O fim das tendas de protesto é o começo de um mundo melhor

Atualizado em 26 de maio de 2013 às 16:09
O movimentos, nos seus primeiros dias, em frente à catedral: a mensagem sobreviverá

DE LISBOA

E então as barracas do movimento Ocupe Londres, anarquicamente montadas na frente na Catedral de São Paulo, são retiradas pela polícia, conforme se esperava depois que a justiça londrina decidiu contra o protesto.

Foram quatro meses e meio de uma estranha vizinhança entre a suntuosa catedral e as humildes barracas. Desde o início ficou claro que a Igreja Anglicana se habituou tanto, desde a origem sob Henrique VIII, a olhar para a aristocracia que não consegue enxergar, ou mesmo suportar, os pobres. Espiritualmente, a Igreja Anglicana parece estar 100% com o 1%, e zero com os 99%, para usar as percentagens consagradas nos protestos contemporâneos iniciados em Wall Street.

Vi, de perto, surgir o acampamento. Lembro, numa de minhas visitas, uma jovem escrevendo com um giz rosa no chão: “Power to the People”. Acompanhei, de longe, em Lisboa, o desfecho. Fala-se em vinte prisões, mas não houve sombra da violência da polícia americana em situações semelhantes.

O que restou?

O movimento foi extremamente bem sucedido em sua principal finalidade: colocar na agenda dos homens públicos dos países desenvolvidos o indefensável processo de concentração de renda das últimas três décadas. Sob Reagan nos Estados Unidos e Thatcher no Reino Unido, os ricos das grandes potências foram amplamente beneficiados com políticas tributárias que os levaram a pagar proporcionalmente muito menos impostos que a classe média. Um dinheiro que deveria mitigar a pobreza acabou aumentando abjetamente o patrimônio dos superricos. “Ganância é bom”, disse um personagem de um filme que marcou aqueles dias, Wall Street.
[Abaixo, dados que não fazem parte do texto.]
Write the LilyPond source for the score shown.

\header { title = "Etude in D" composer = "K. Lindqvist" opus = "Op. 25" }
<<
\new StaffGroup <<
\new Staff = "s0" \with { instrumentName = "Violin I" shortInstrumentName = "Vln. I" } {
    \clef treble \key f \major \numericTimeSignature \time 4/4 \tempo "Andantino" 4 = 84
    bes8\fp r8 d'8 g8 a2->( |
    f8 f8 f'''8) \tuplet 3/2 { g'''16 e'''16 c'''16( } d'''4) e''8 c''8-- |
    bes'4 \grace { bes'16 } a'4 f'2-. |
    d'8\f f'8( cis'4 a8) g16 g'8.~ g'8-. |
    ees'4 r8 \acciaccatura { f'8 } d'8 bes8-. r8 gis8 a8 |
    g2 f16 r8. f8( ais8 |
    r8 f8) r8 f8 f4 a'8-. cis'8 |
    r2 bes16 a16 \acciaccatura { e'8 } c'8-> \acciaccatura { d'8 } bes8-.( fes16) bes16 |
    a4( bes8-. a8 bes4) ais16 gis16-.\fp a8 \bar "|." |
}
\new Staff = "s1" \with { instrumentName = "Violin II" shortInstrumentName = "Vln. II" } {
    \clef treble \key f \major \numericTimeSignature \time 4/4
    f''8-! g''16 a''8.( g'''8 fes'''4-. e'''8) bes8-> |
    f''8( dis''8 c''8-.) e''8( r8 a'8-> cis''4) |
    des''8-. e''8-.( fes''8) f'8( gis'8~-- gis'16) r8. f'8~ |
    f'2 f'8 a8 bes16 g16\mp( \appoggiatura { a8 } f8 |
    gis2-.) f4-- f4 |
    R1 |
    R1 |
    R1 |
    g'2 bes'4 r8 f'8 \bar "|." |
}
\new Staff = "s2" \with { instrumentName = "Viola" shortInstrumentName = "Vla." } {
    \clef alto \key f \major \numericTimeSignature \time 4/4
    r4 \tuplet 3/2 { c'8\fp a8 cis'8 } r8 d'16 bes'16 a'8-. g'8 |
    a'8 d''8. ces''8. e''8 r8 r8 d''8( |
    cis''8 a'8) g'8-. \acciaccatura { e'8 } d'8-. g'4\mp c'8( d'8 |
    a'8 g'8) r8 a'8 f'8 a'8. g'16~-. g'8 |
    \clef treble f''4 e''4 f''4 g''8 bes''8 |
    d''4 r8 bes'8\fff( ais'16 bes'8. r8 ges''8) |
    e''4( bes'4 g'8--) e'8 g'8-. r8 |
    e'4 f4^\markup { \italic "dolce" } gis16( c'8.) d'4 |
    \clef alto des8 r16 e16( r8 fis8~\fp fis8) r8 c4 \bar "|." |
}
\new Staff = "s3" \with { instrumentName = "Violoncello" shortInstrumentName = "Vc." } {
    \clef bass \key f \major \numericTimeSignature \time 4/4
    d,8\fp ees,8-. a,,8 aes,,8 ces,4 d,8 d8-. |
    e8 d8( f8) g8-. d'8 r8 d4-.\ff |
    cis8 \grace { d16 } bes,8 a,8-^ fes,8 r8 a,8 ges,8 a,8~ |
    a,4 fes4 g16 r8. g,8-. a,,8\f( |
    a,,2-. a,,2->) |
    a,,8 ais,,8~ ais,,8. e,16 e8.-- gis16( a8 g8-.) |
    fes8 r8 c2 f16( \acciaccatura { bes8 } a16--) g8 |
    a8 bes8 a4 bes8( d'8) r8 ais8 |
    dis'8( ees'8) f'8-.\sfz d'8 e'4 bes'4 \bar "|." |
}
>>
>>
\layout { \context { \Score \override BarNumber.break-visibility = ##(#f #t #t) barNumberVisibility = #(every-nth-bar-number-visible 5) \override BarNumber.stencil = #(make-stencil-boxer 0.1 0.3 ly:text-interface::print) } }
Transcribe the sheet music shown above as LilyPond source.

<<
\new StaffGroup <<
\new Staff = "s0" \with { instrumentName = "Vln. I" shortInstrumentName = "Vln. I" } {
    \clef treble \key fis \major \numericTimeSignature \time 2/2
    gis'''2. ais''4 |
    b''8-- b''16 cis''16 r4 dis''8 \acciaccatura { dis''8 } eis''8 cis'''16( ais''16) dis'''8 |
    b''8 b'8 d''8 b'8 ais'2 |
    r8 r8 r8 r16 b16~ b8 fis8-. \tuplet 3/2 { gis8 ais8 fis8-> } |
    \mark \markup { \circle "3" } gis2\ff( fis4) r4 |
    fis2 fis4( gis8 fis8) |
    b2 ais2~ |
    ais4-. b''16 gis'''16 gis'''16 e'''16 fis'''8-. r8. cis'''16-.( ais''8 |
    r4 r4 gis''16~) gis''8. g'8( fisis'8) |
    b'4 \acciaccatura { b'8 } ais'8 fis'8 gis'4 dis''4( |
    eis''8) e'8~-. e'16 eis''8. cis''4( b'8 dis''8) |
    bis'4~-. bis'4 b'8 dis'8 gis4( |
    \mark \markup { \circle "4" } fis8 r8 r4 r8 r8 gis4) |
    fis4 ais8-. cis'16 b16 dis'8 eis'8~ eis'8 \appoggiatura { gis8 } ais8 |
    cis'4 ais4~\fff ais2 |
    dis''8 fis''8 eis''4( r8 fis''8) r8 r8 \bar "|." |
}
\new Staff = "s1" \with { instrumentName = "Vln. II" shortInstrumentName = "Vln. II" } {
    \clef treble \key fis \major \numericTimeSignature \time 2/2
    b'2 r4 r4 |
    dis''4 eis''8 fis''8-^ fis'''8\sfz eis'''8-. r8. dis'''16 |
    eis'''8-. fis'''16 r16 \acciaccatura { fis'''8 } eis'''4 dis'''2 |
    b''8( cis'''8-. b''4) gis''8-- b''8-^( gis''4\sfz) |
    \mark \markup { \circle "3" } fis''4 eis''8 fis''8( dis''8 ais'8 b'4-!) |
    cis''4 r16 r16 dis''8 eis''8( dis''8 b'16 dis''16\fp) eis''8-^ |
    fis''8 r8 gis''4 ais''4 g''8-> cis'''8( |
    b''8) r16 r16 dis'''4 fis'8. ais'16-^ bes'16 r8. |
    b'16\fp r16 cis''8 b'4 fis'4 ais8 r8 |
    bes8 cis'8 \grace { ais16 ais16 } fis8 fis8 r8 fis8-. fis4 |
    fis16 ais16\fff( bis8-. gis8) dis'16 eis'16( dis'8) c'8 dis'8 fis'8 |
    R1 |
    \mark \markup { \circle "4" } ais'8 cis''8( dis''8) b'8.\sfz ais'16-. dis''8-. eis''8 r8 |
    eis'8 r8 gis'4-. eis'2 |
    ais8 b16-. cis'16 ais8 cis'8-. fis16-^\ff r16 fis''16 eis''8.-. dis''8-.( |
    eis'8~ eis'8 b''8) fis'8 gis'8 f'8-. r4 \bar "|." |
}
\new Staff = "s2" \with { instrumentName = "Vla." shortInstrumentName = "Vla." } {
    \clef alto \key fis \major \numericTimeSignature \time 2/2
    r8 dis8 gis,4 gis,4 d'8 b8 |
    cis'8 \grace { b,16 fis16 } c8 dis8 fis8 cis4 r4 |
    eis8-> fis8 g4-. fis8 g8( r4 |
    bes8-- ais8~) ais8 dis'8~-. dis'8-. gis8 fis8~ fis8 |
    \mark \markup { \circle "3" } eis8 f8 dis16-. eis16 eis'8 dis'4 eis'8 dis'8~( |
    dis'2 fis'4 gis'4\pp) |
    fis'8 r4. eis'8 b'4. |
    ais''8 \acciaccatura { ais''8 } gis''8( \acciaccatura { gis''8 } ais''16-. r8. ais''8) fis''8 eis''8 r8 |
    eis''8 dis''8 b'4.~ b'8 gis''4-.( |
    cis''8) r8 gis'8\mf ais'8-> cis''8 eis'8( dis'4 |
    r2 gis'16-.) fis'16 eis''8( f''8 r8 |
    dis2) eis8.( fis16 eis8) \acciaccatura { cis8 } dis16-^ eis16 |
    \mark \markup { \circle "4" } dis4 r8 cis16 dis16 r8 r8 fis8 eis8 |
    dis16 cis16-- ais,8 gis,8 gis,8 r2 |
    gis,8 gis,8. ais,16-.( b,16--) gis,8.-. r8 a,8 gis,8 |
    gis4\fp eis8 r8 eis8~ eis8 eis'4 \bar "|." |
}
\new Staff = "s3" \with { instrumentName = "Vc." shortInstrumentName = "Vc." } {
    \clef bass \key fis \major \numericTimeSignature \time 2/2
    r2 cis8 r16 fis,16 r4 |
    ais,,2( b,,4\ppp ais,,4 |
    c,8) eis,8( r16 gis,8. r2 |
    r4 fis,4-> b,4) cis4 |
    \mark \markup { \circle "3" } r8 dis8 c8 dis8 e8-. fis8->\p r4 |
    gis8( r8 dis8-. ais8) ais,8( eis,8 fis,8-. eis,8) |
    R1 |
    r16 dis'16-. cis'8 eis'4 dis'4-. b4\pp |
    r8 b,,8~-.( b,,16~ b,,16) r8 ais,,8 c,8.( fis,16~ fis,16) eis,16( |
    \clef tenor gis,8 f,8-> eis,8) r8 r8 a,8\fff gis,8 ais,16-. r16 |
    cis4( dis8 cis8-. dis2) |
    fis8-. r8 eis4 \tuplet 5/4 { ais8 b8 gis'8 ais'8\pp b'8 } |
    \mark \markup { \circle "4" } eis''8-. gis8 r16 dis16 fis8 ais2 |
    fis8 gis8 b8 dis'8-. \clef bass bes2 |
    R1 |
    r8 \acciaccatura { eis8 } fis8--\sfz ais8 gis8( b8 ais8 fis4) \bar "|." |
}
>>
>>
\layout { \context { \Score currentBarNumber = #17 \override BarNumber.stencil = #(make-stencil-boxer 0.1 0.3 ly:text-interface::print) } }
Desfeitas as barracas, esta mensagem fica.

Sem as tendas, não teria com certeza havido furor entre os britânicos em torno do bônus milionário do presidente do RBS, um banco que foi socorrido em 2009 com dinheiro do contribuinte. No ano passado, o RBS deu um prejuízo bilionário – e mesmo assim seu presidente estava prestes a pegar seus bônus quando a controvérsia se instalou. Com clara relutância, ele renunciou enfim à recompensa sem sentido.

Sem as tendas em Wall Street, Obama não teria – depois de quase um mandato inteiro – colocado em seu projeto de reeleição a promessa de combater a avassaladora pobreza que cobre os Estados Unidos. Quarenta e cinco milhões de americanos, segundo o censo, ou 15% da população, vivem abaixo da linha da pobreza.

Os protestos da série “Ocupe” acordaram o mundo para uma desigualdade tenebrosa que, em outros tempos, custaram a cabeça de reis.

Mesmo com as barracas desmontadas e tiradas da vista das pessoas, a mensagem delas jamais será esquecida – e delas resultará, certamente, um mundo menos desigual.